Work to complete>
A) Reproduce the passage of the article on cross-race political listening starting at "But in discussions" and ending at "at Ohio State.".
B) According to the article on cross-race political listening, what percentage of white participants had opposite-race discussion partners?
C) Write the next part of the article on cross-race political listening, picking up after its final sentence.

COLUMBUS, Ohio – A new study offers a rare look at how black and white people listen to each other during political discussions, including those that touch on controversial issues about race.

 

Researchers at The Ohio State University found that, in general, blacks were slightly more likely than whites to say they really listen to others during political discussions.

 

But in discussions of controversial topics of race – such as white people’s use of the Confederate flag and police treatment of blacks – black respondents were more likely than whites to say that it would be “hard” to truly listen to a cross-race discussion partner.

 

The results show how much the topics of political discussions matter when it comes to how race affects listening, said William Eveland, lead author of the study and professor of communication and political science at Ohio State.

 

“It makes sense that black people may be better listeners in general, because they have to be constantly monitoring for threats,” Eveland said.

 

“But when it comes to talking specifically about issues of race, black people are more likely to have had prior experiences of racism or micro-aggressions, which make it harder for them to have these conversations with whites.”

 

Eveland conducted the study with Ohio State colleagues Osei Appiah, professor of communication, and Kathryn Coduto and Olivia Bullock, doctoral students in communication. Their paper was published recently in the journal Political Communication.

 

Their research encompassed two studies.

 

The first study involved 749 adult Americans who took part online.  The researchers oversampled blacks so that they were roughly half of the participants.

 

Respondents were asked how much they agreed (on a five-point scale from “strongly disagree” to “strongly agree”) with four statements that measured how much of a listening approach they took in political conversations.

 

For example, they were asked “When I talk politics, it is more important for me to learn from others than to convince them.”

 

The researchers also asked participants if they had had any discussions about politics with cross-race conversation partners in the past month.

 

Overall, blacks were slightly more likely than whites to engage in political listening. However, that finding no longer applied once the researchers took into account whether participants had discussions with opposite-race partners.

 

Researchers attributed that change to the fact that blacks were more likely than whites to have opposite-race discussion partners: 48 percent of blacks, compared to only 31 percent of whites.

Information supplied>
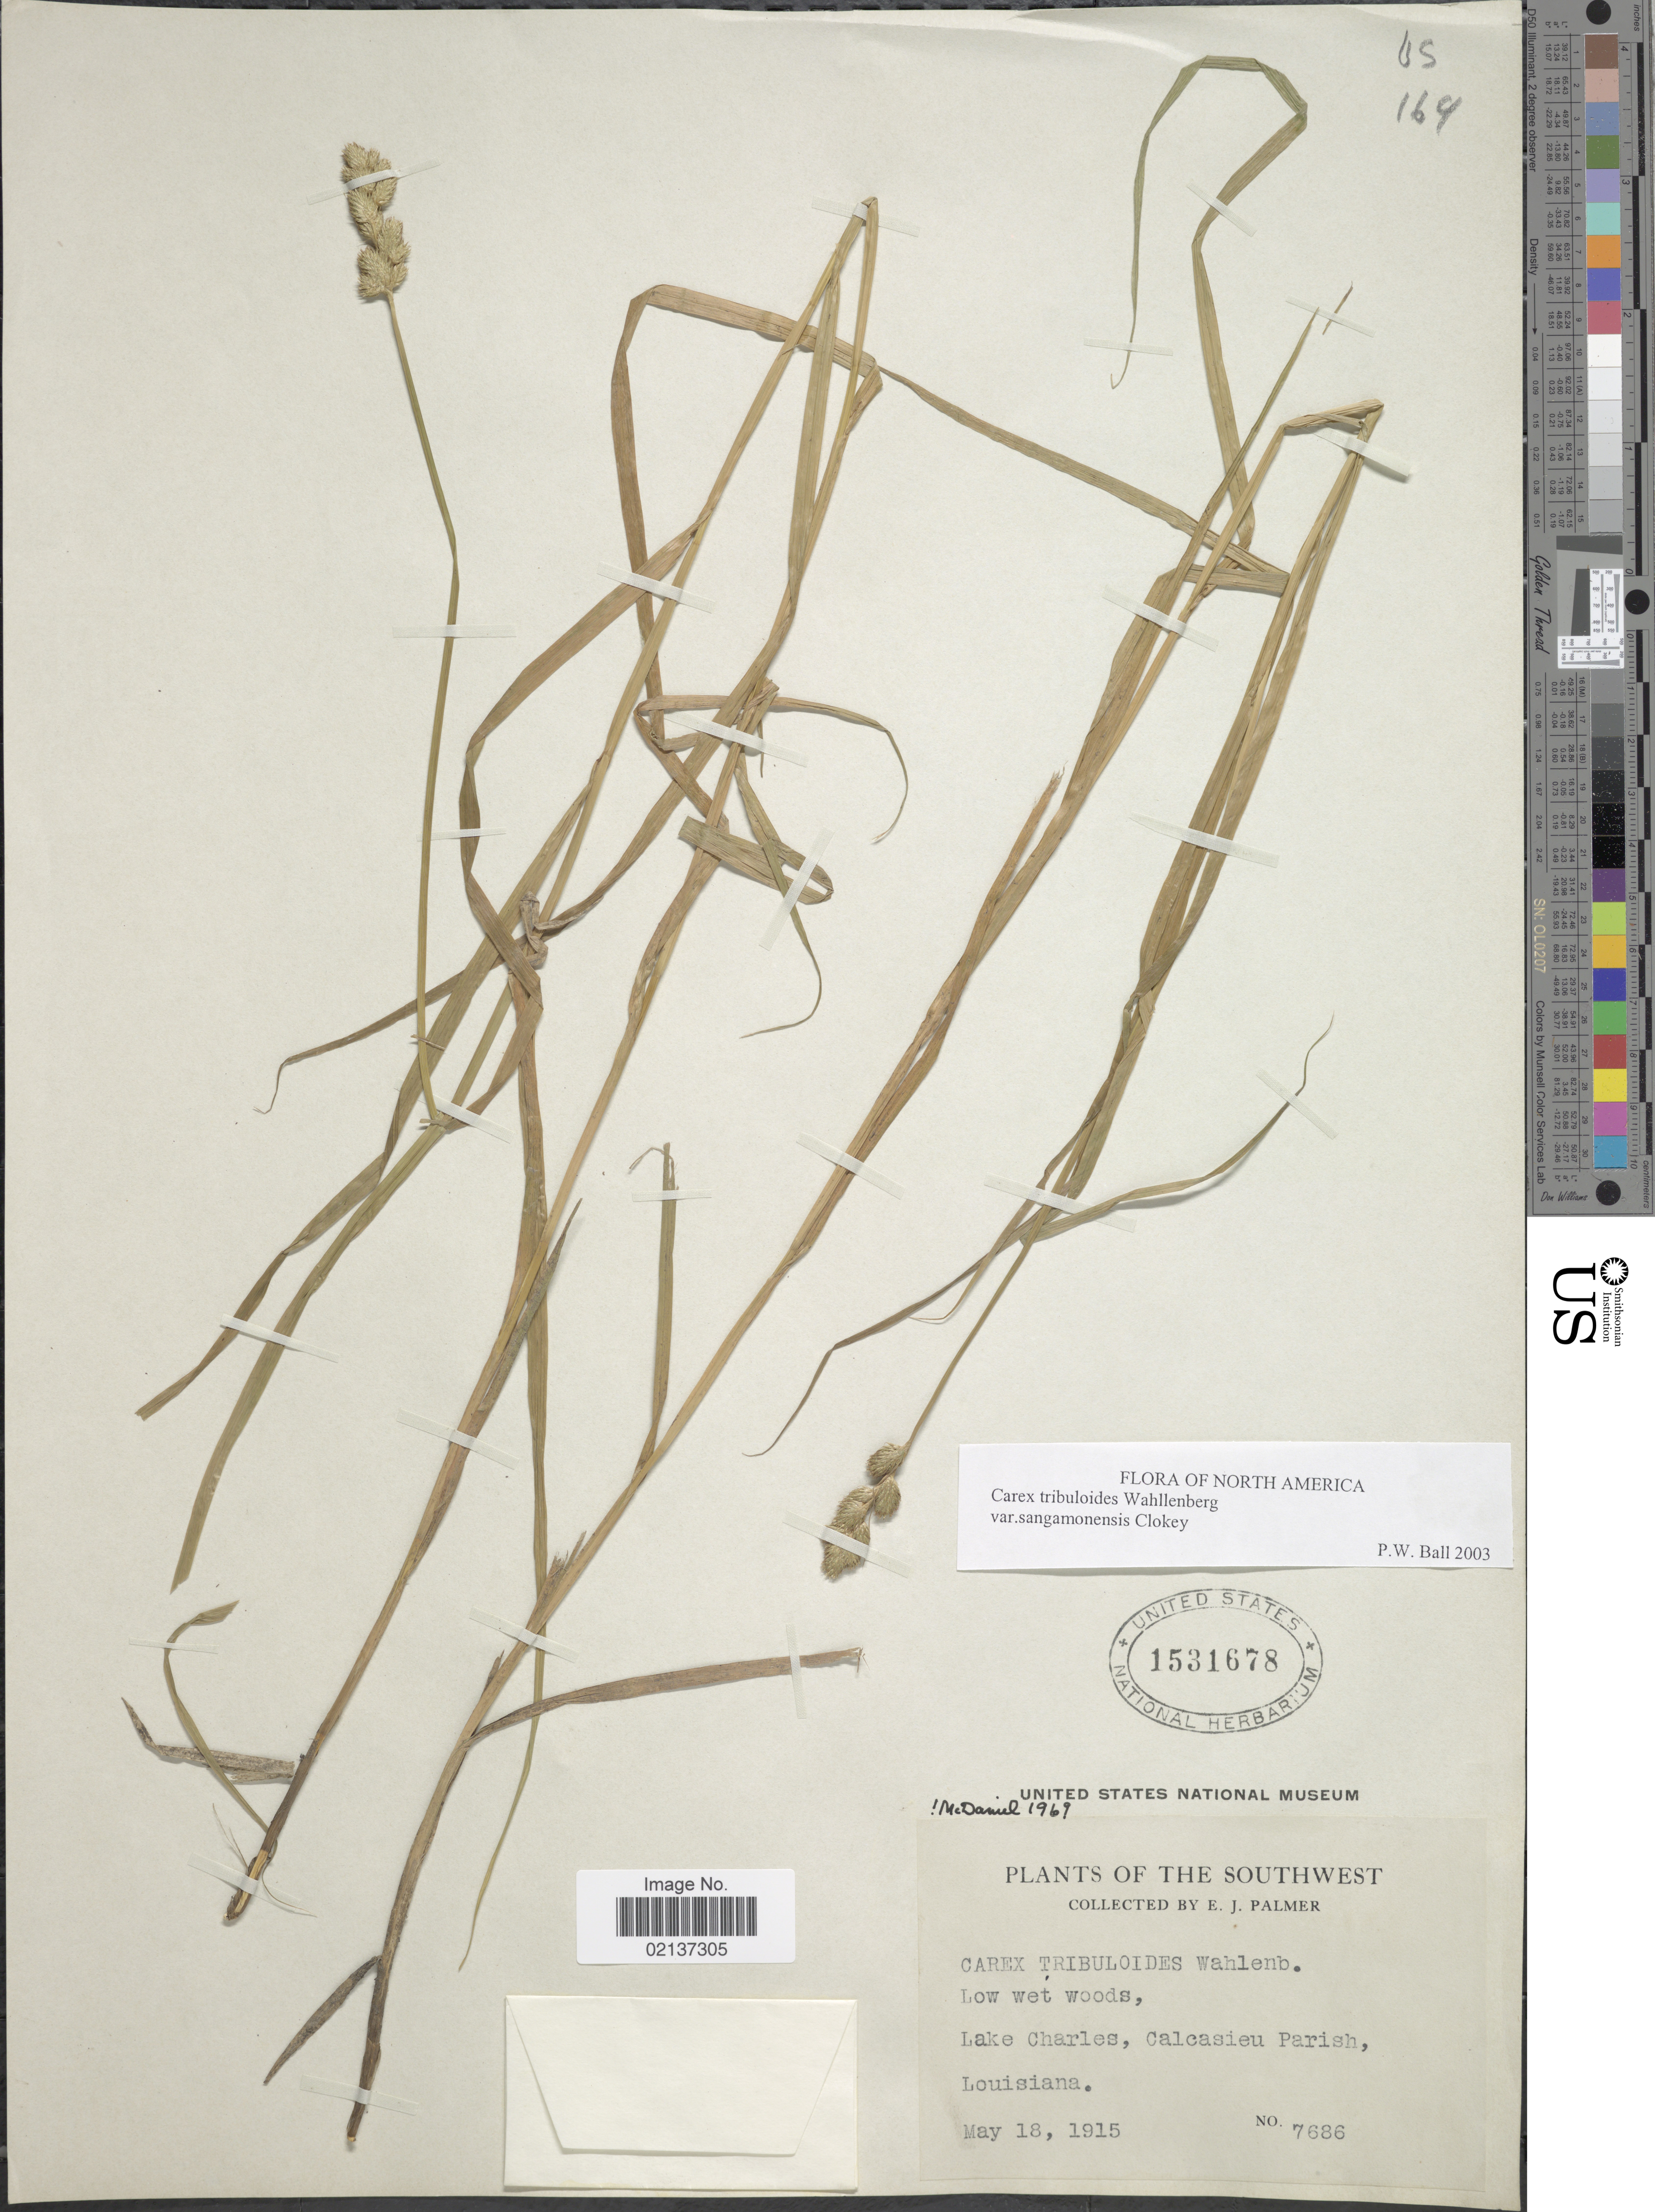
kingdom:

Task-by-task outputs>
A)
But in discussions of controversial topics of race – such as white people’s use of the Confederate flag and police treatment of blacks – black respondents were more likely than whites to say that it would be “hard” to truly listen to a cross-race discussion partner.

 

The results show how much the topics of political discussions matter when it comes to how race affects listening, said William Eveland, lead author of the study and professor of communication and political science at Ohio State.

B) 31 percent.

C)
 

“People who talked about politics with someone of the opposite race were more open to listening, and blacks were more likely to be in that category,” Eveland said.

 

In a second study, the researchers looked specifically at listening in the context of controversial issues surrounding race.

 

This involved 800 respondents specifically recruited so the study would include 200 black Democrats, 200 black Republicans, 200 white Democrats and 200 white Republicans.

 

In addition to listing their own race, each participant was asked if they identified with their own race and with the opposite race. In this study, identification referred to a group that the participants “feel particularly close to – that is people who are most like you in their ideas, interests, and feelings.”

 

Since the first study found that most whites and nearly half of blacks did not regularly talk to cross-race partners, the researchers instructed participants to imagine political discussions.

 

Participants were asked to anticipate a conversation about one of three hot-button topics: police treatment of blacks in the United States, white people displaying the Confederate flag, or black athletes kneeling during the national anthem.

 

They were told this conversation would be with a person of the other race who was a stranger, co-worker, friend or family member.

 

Researchers asked participants to take a minute to imagine the conversation, considering who would initiate the conversation, how long it would last, what they might say, what the discussion partner might say, what feelings they might experience and what they might learn that they didn’t know before.

 

After participants had time to imagine the conversation, they answered one question: “Do you think it would be easy or hard to truly listen” to their cross-race partners’ views on the topic during the conversation?

 

They rated the difficulty on a four-point scale from very easy to very hard.

 

Results showed that blacks tended to say it would be harder to “truly listen” to their white partners than whites did with their imagined black partners.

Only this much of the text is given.